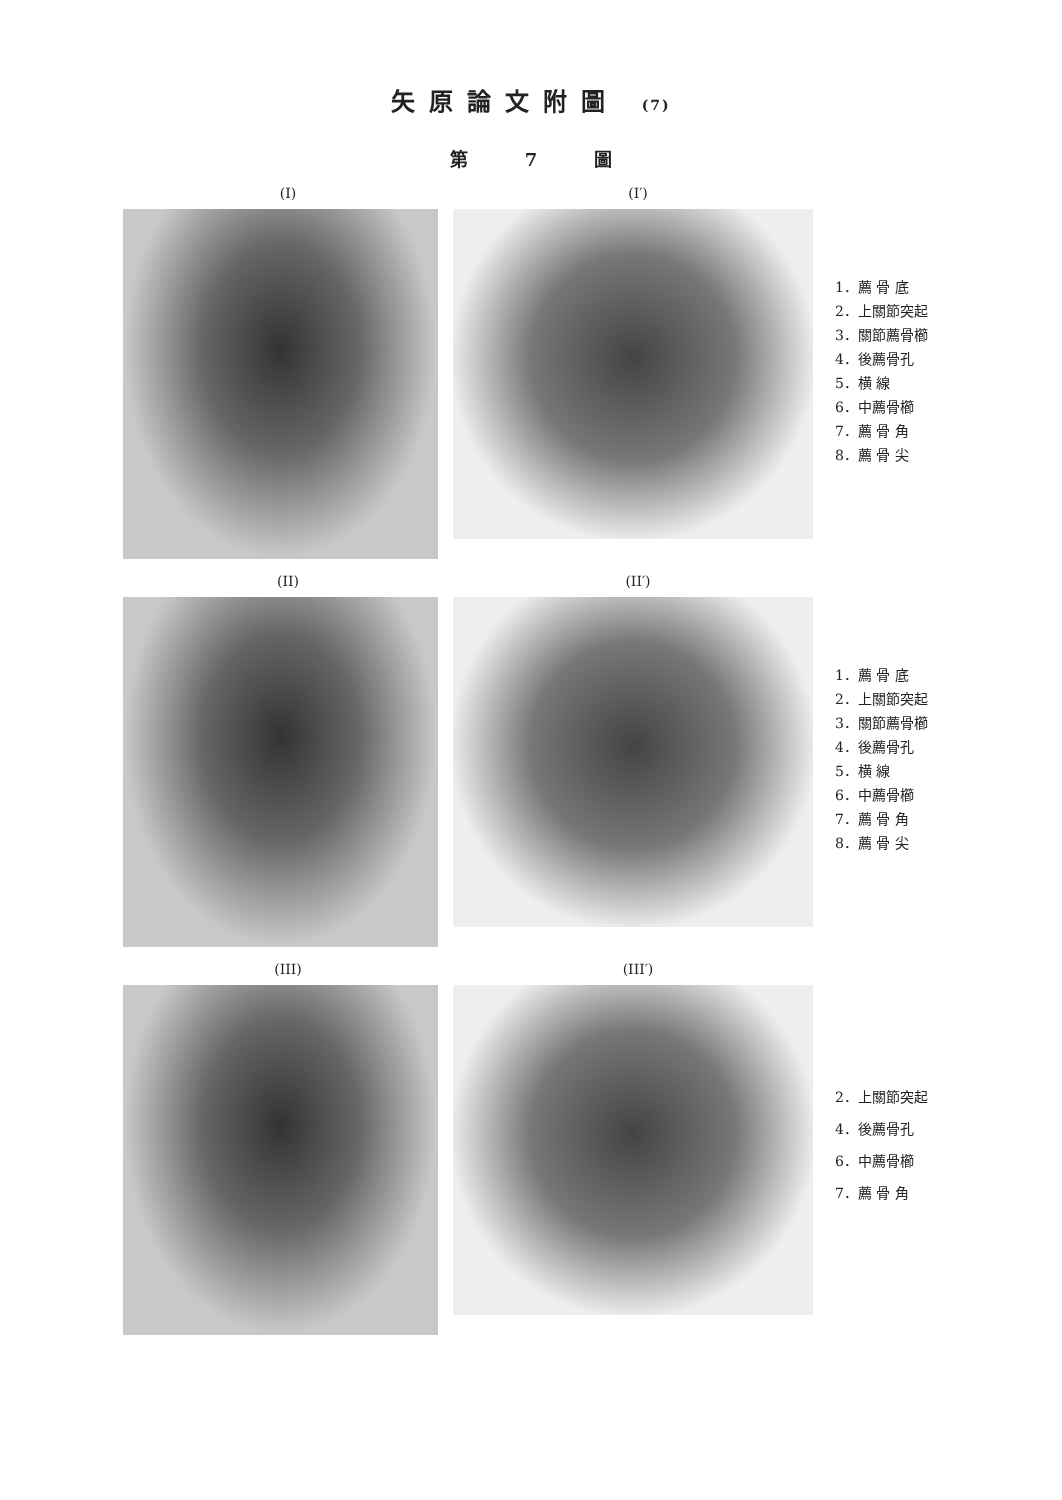矢原論文附圖 (7)
第 7 圖
(I) (I′)
1．薦 骨 底
2．上關節突起
3．關節薦骨櫛
4．後薦骨孔
5．横 線
6．中薦骨櫛
7．薦 骨 角
8．薦 骨 尖
(II) (II′)
1．薦 骨 底
2．上關節突起
3．關節薦骨櫛
4．後薦骨孔
5．横 線
6．中薦骨櫛
7．薦 骨 角
8．薦 骨 尖
(III) (III′)
2．上關節突起
4．後薦骨孔
6．中薦骨櫛
7．薦 骨 角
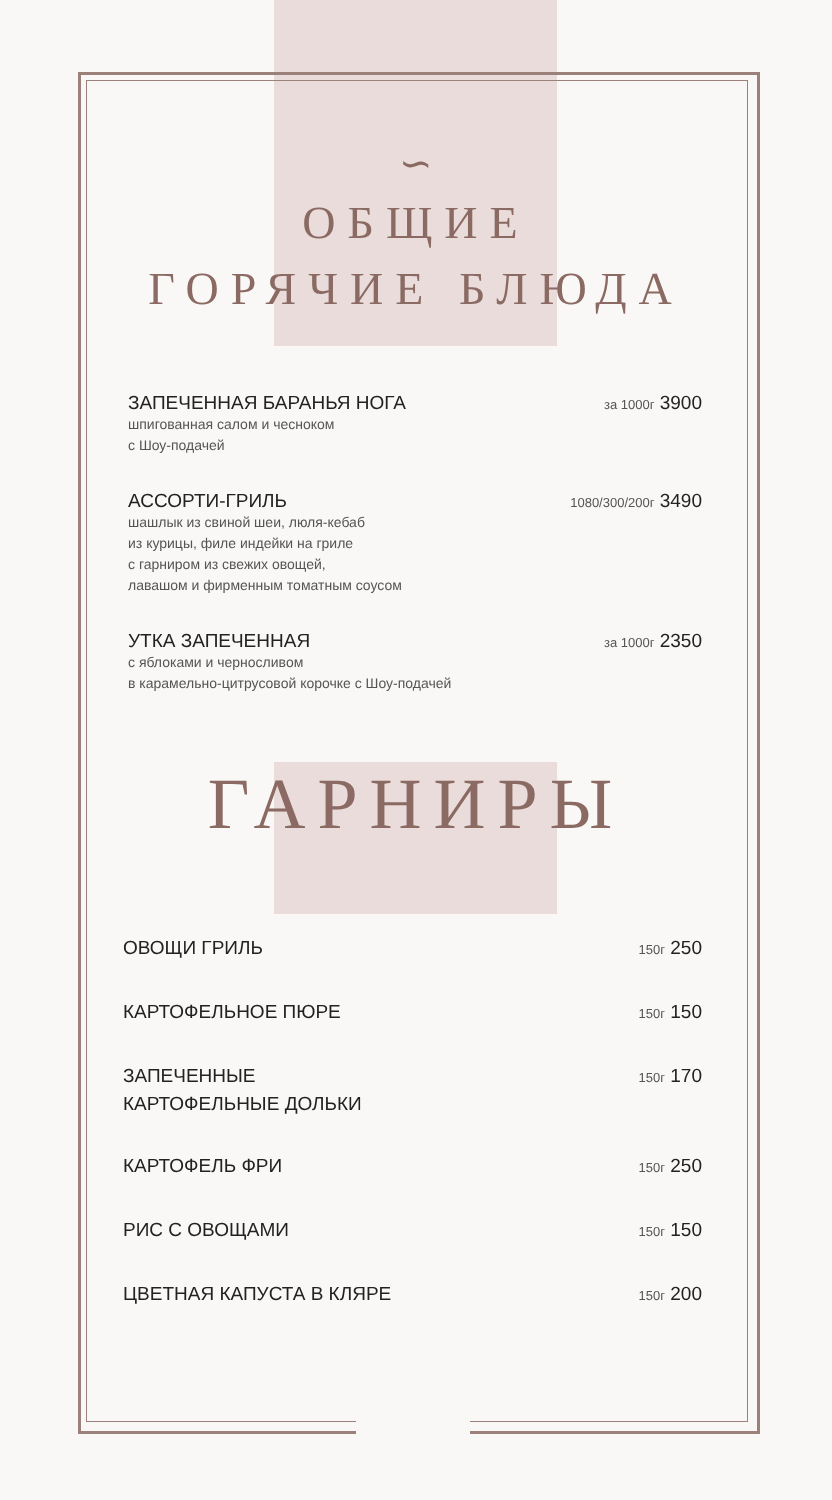∽
ОБЩИЕ
ГОРЯЧИЕ БЛЮДА
ЗАПЕЧЕННАЯ БАРАНЬЯ НОГА
шпигованная салом и чесноком
с Шоу-подачей
за 1000г 3900
АССОРТИ-ГРИЛЬ
шашлык из свиной шеи, люля-кебаб
из курицы, филе индейки на гриле
с гарниром из свежих овощей,
лавашом и фирменным томатным соусом
1080/300/200г 3490
УТКА ЗАПЕЧЕННАЯ
с яблоками и черносливом
в карамельно-цитрусовой корочке с Шоу-подачей
за 1000г 2350
ГАРНИРЫ
ОВОЩИ ГРИЛЬ
150г 250
КАРТОФЕЛЬНОЕ ПЮРЕ
150г 150
ЗАПЕЧЕННЫЕ
КАРТОФЕЛЬНЫЕ ДОЛЬКИ
150г 170
КАРТОФЕЛЬ ФРИ
150г 250
РИС С ОВОЩАМИ
150г 150
ЦВЕТНАЯ КАПУСТА В КЛЯРЕ
150г 200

○ ○ ○

**PROBLEM STATEMENT:**
Could you copy each line in the listing above that includes the word "ЗАПЕЧЕННАЯ"?

**WRITTEN ANSWER:**
ЗАПЕЧЕННАЯ БАРАНЬЯ НОГА
УТКА ЗАПЕЧЕННАЯ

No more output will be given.